======== Excerpted data

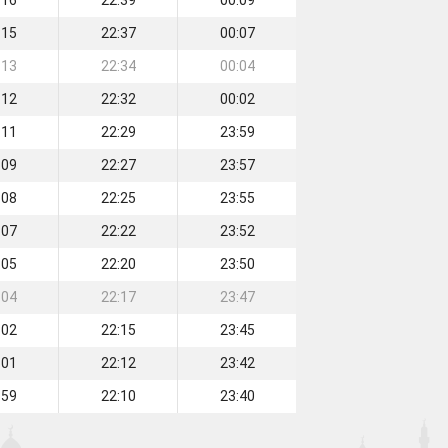
:16
22:39
00:09
:15
22:37
00:07
:13
22:34
00:04
:12
22:32
00:02
:11
22:29
23:59
:09
22:27
23:57
:08
22:25
23:55
:07
22:22
23:52
:05
22:20
23:50
:04
22:17
23:47
:02
22:15
23:45
:01
22:12
23:42
:59
22:10
23:40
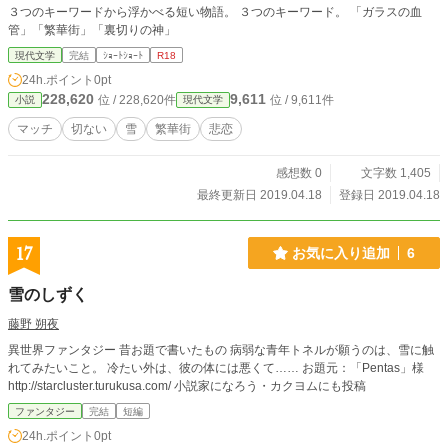
３つのキーワードから浮かべる短い物語。 ３つのキーワード。 「ガラスの血
管」「繁華街」「裏切りの神」
現代文学
完結
ｼｮｰﾄｼｮｰﾄ
R18
24h.ポイント
0pt
228,620
9,611
位 / 228,620件
位 / 9,611件
小説
現代文学
マッチ
切ない
雪
繁華街
悲恋
感想数 0
文字数 1,405
最終更新日 2019.04.18
登録日 2019.04.18
17
お気に入り追加
6
雪のしずく
藤野 朔夜
異世界ファンタジー 昔お題で書いたもの 病弱な青年トネルが願うのは、雪に触
れてみたいこと。 冷たい外は、彼の体には悪くて…… お題元：「Pentas」様
http://starcluster.turukusa.com/ 小説家になろう・カクヨムにも投稿
ファンタジー
完結
短編
24h.ポイント
0pt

================

Problem statement: Each line of the records is to be reproduced exactly, and each picture dropped.

Solution to the problem:
:16
22:39
00:09
:15
22:37
00:07
:13
22:34
00:04
:12
22:32
00:02
:11
22:29
23:59
:09
22:27
23:57
:08
22:25
23:55
:07
22:22
23:52
:05
22:20
23:50
:04
22:17
23:47
:02
22:15
23:45
:01
22:12
23:42
:59
22:10
23:40
３つのキーワードから浮かべる短い物語。 ３つのキーワード。 「ガラスの血
管」「繁華街」「裏切りの神」
現代文学
完結
ｼｮｰﾄｼｮｰﾄ
R18
24h.ポイント
0pt
228,620
9,611
位 / 228,620件
位 / 9,611件
小説
現代文学
マッチ
切ない
雪
繁華街
悲恋
感想数 0
文字数 1,405
最終更新日 2019.04.18
登録日 2019.04.18
17
お気に入り追加
6
雪のしずく
藤野 朔夜
異世界ファンタジー 昔お題で書いたもの 病弱な青年トネルが願うのは、雪に触
れてみたいこと。 冷たい外は、彼の体には悪くて…… お題元：「Pentas」様
http://starcluster.turukusa.com/ 小説家になろう・カクヨムにも投稿
ファンタジー
完結
短編
24h.ポイント
0pt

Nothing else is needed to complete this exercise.